#### Records supplied ####
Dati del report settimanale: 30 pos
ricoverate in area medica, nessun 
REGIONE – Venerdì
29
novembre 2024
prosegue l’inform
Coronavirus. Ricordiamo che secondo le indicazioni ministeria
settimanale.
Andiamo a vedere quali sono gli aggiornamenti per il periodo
####
#### Records supplied ####
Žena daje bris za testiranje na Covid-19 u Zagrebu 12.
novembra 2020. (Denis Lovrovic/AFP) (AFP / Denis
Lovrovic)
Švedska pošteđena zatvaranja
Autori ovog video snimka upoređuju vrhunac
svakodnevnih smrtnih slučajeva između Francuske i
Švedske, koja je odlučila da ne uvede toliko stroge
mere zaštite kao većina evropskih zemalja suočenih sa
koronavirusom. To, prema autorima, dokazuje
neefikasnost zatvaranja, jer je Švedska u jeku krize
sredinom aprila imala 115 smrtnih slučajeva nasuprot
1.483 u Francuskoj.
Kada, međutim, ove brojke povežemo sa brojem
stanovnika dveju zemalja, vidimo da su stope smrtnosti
####
**What the task requires:** Above are the records; copy exactly the lines from the line with "neefikasnost zatvaranja, jer" through the line with "stanovnika dveju zemalja, vidimo", both included.

**Answer section:**
neefikasnost zatvaranja, jer je Švedska u jeku krize
sredinom aprila imala 115 smrtnih slučajeva nasuprot
1.483 u Francuskoj.
Kada, međutim, ove brojke povežemo sa brojem
stanovnika dveju zemalja, vidimo da su stope smrtnosti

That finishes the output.